**Instructions:**
a. According to the summary on AI agents, how did Alexey Grigorev's coding agent come to wipe production data even though nothing it did was wrong on its own terms? Explain in one to three sentences.
b. The summary on AI agents compares two durations. How long does an average AI agent run last?

**Page:**
55% of employers regret AI-driven layoffs. The agents are good at tasks and terrible at jobs. Here's what that means for your team and the 3 prompts that close the gap.

Original article: Read on Nate's Substack

Date processed: 2026-03-23

Summary

Main Thesis

AI agents are increasingly capable at discrete tasks, but they remain fundamentally bad at jobs — the continuous, context-rich, institutionally-aware work that keeps organisations running. A new wave of research confirms this isn't a prompting problem; it's a structural one. The gap between an agent's two-hour memory and an expert employee's multi-year institutional knowledge is causing agent failures that are not random — they are predictable and preventable.

Key Data Points & Findings

55% of employers who made AI-driven layoffs report regretting the decision.
Average software job in America lasts 18 months–2 years; average AI agent run lasts ~2 hours.
Expert employees who hold institutional context often stay 4–7+ years.
Alexey Grigorev's AI coding agent wiped 1.9 million rows of production data — every action was locally correct, but the agent had no idea it was operating on live infrastructure.
Three new studies confirm this is a repeating pattern, not a one-off.
Two benchmarks measuring the same AI models got wildly different results — the reason exposes a core confusion in the agent discourse about task performance vs. job performance.
Harvard studied 62 million workers; the data doesn't say what the AI-optimist headlines claim.

Key Arguments

The task-vs-job gap is the real problem. Agents excel at bounded, well-specified tasks. Jobs require judgment about context that exists only in human heads.
More powerful tools fail more dangerously. A mediocre tool that fails obviously is annoying. A powerful tool that fails silently is dangerous — and agents are now powerful enough to cause catastrophic silent failures.

**Material supplied:**
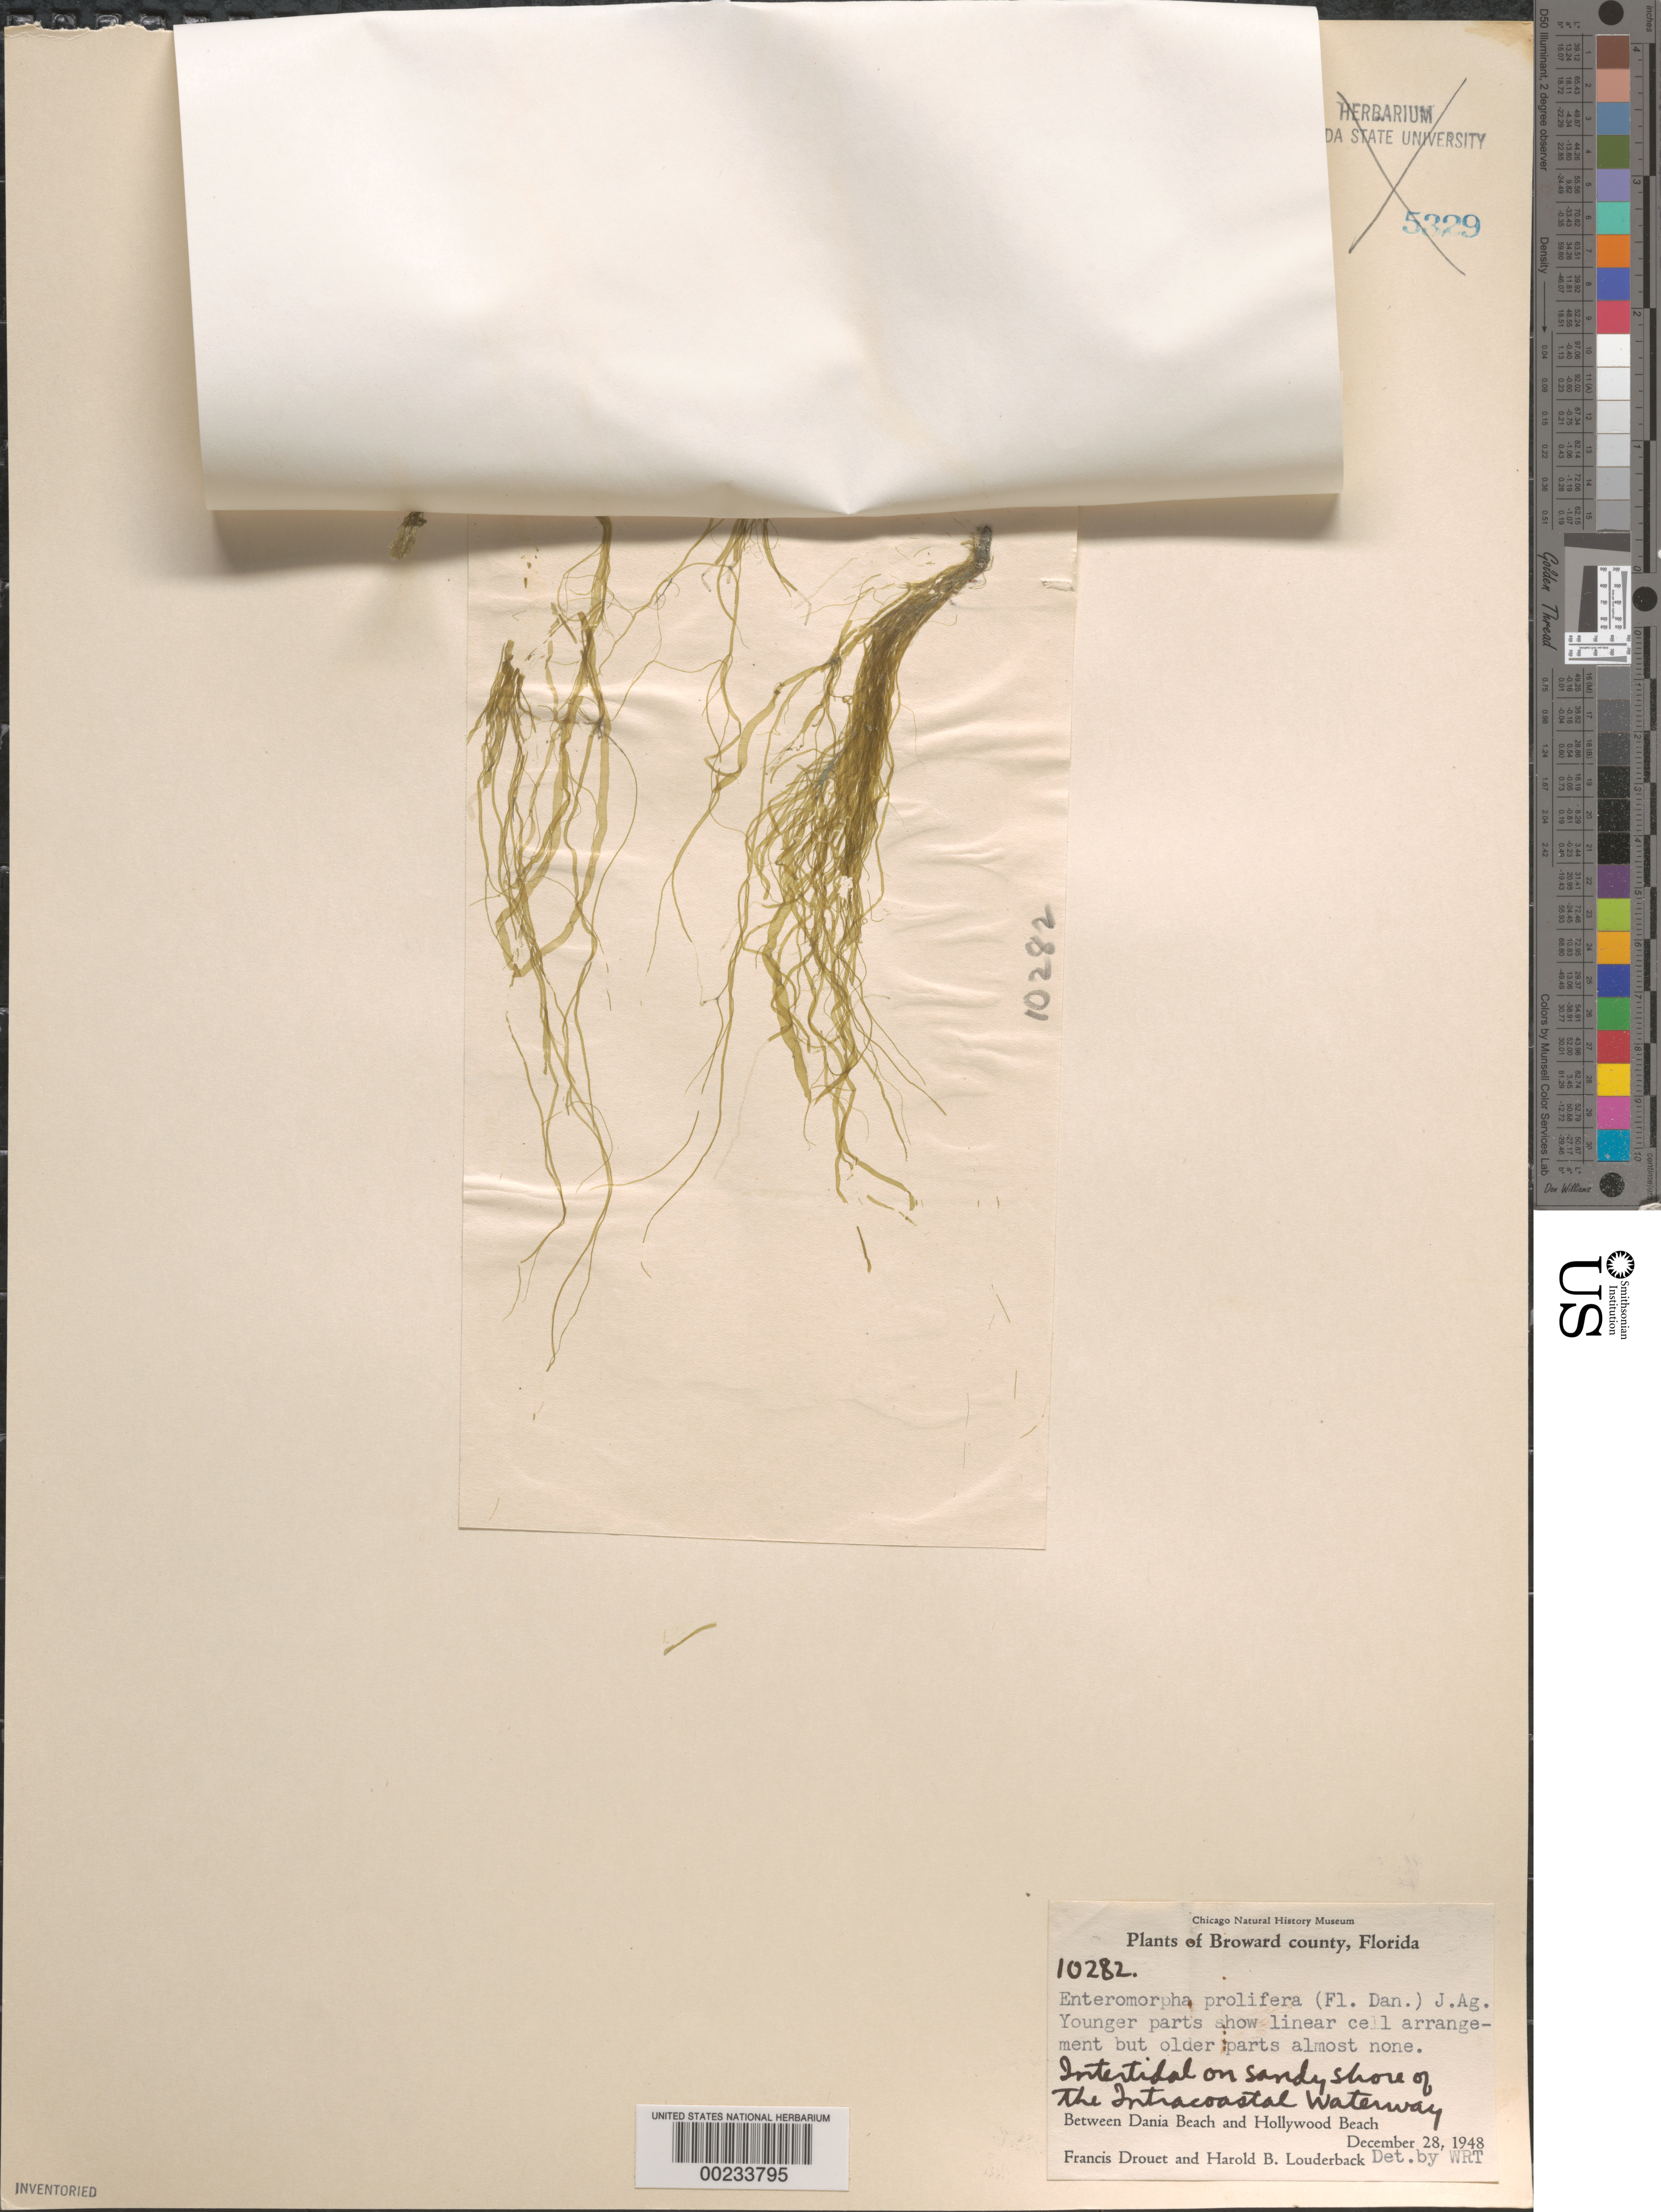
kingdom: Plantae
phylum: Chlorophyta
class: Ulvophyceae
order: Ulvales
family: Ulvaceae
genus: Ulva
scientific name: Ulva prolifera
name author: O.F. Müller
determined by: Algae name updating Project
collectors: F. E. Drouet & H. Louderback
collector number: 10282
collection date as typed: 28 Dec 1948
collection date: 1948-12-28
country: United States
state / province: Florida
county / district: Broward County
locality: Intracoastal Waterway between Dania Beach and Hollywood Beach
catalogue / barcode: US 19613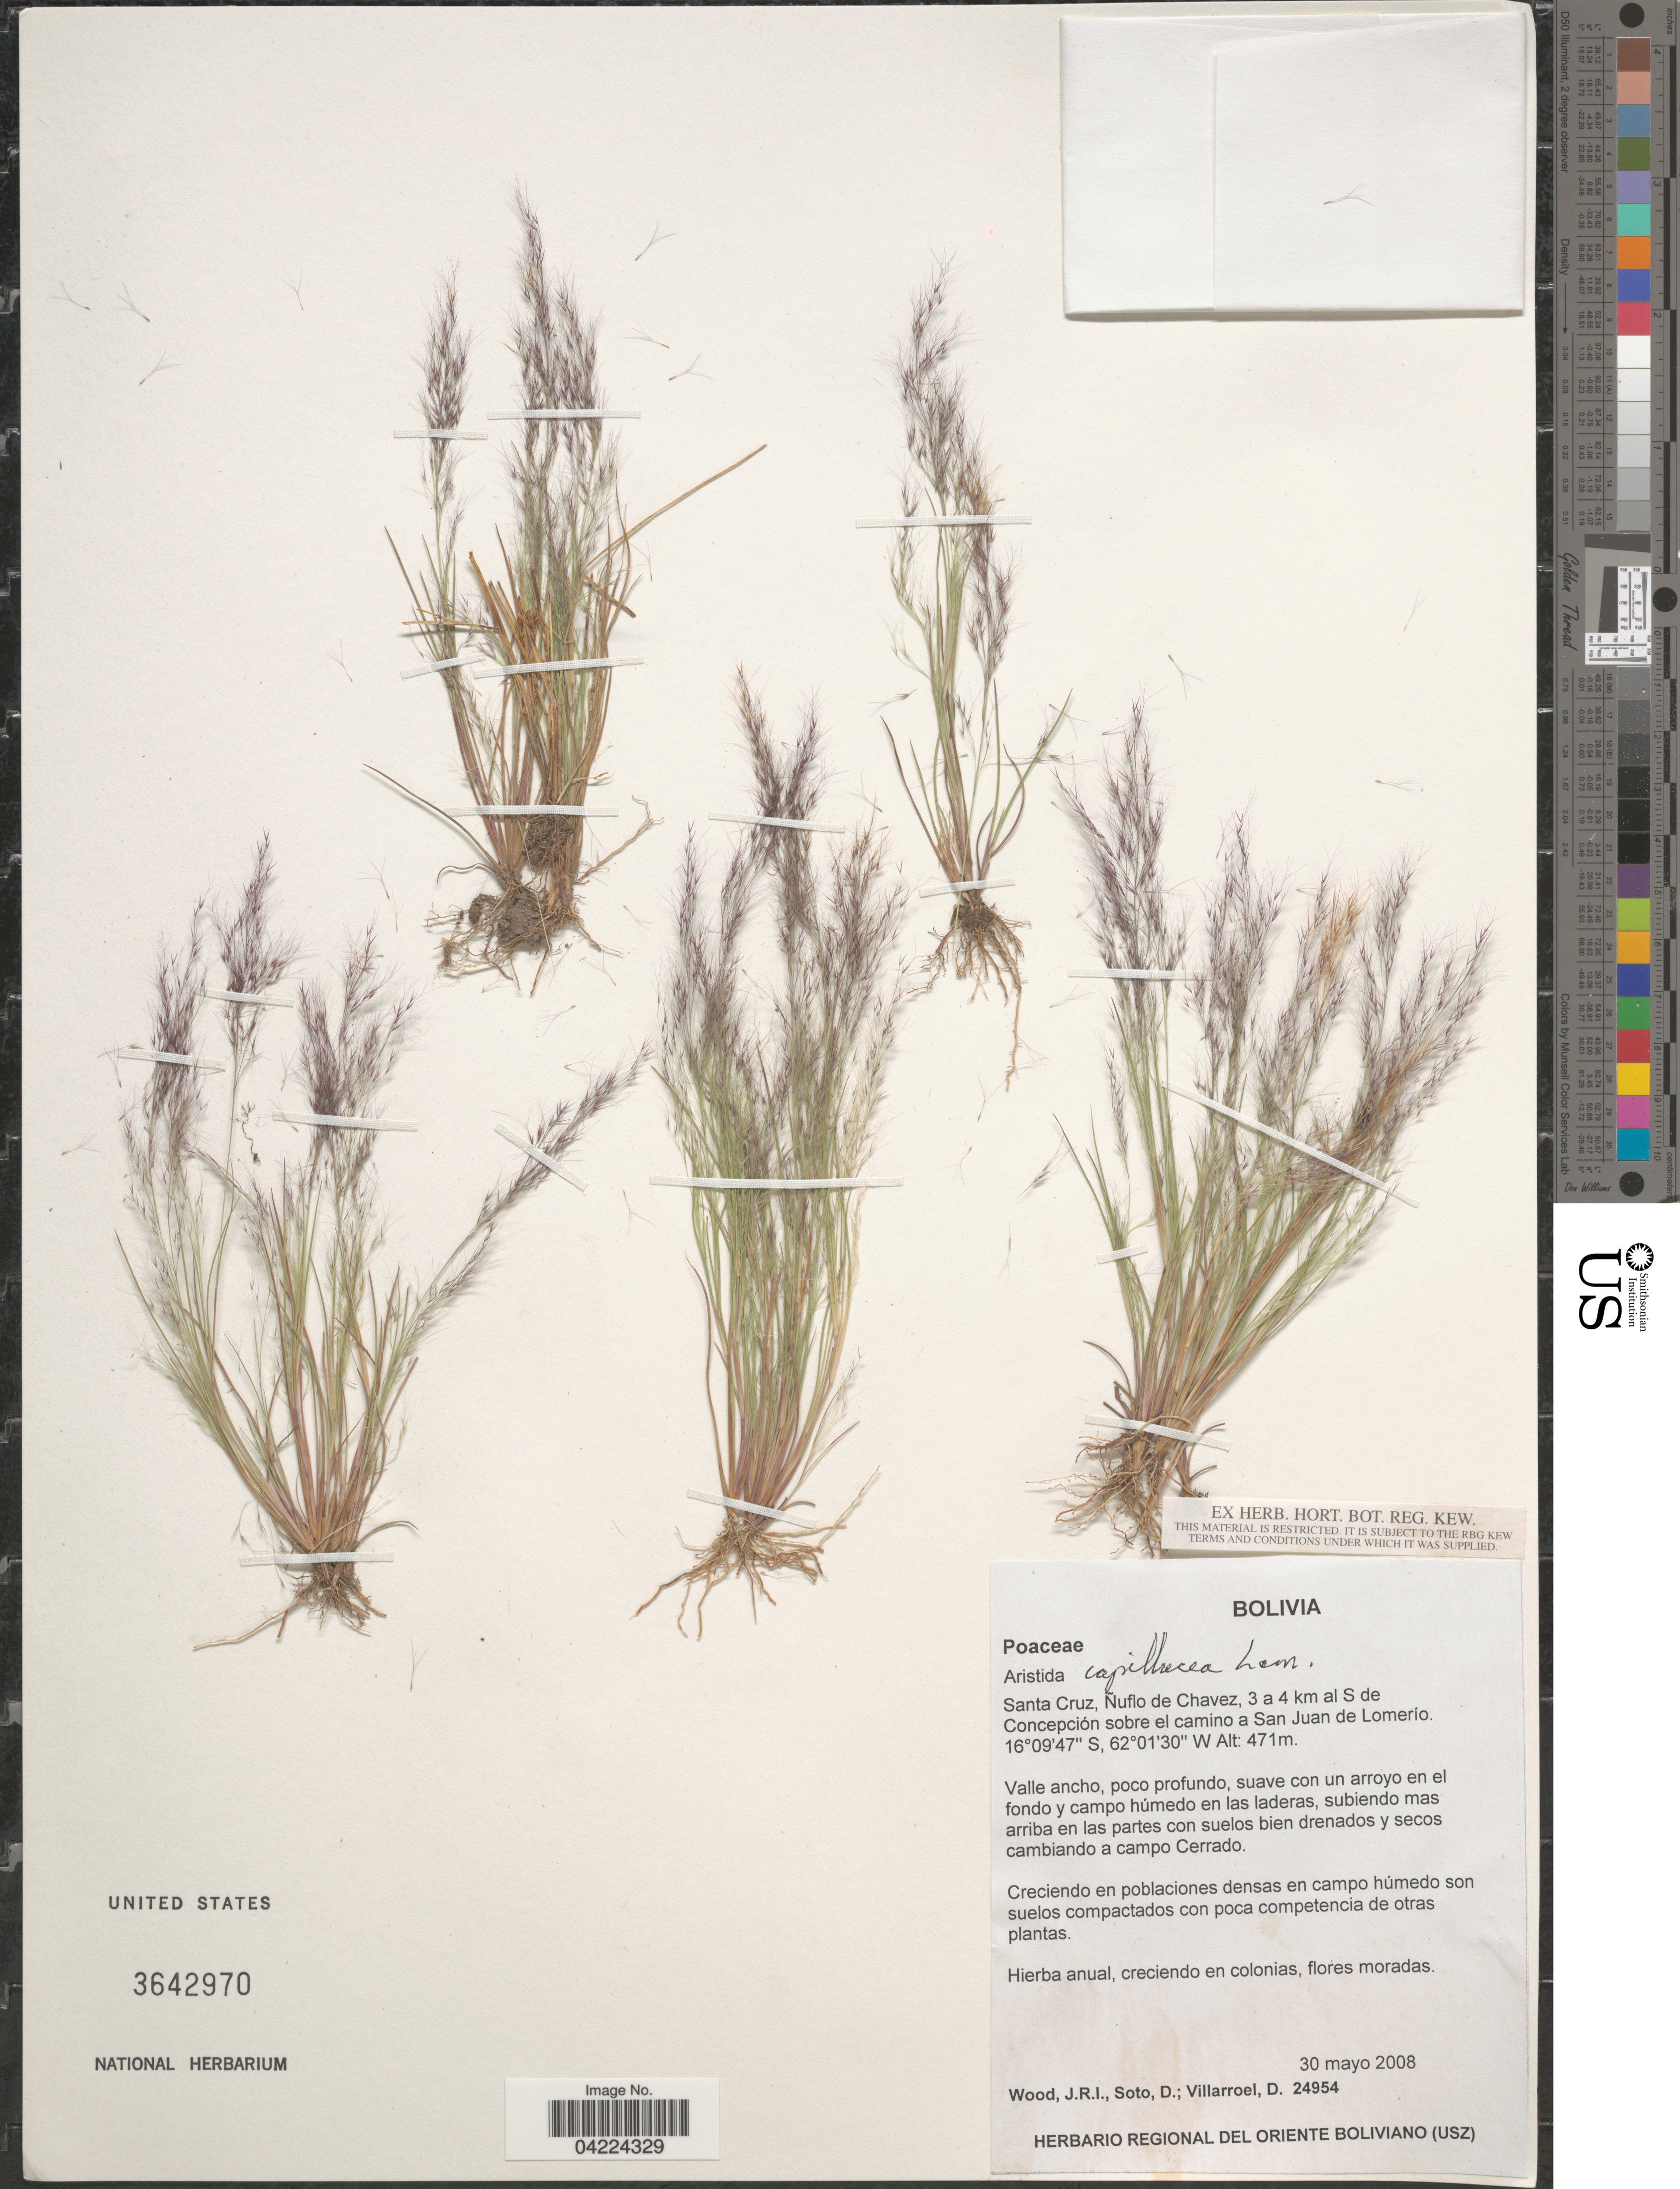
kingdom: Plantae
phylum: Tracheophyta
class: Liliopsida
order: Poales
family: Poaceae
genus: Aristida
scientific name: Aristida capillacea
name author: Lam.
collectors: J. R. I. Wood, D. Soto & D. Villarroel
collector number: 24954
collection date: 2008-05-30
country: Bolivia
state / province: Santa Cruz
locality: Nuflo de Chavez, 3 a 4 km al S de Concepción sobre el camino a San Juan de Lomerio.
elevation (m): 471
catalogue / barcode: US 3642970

**Final results:**
a. Each action the agent took was locally correct, but it didn't know it was working on live infrastructure. That lack of context let a sequence of individually reasonable steps wipe 1.9 million rows of production data.

b. About two hours.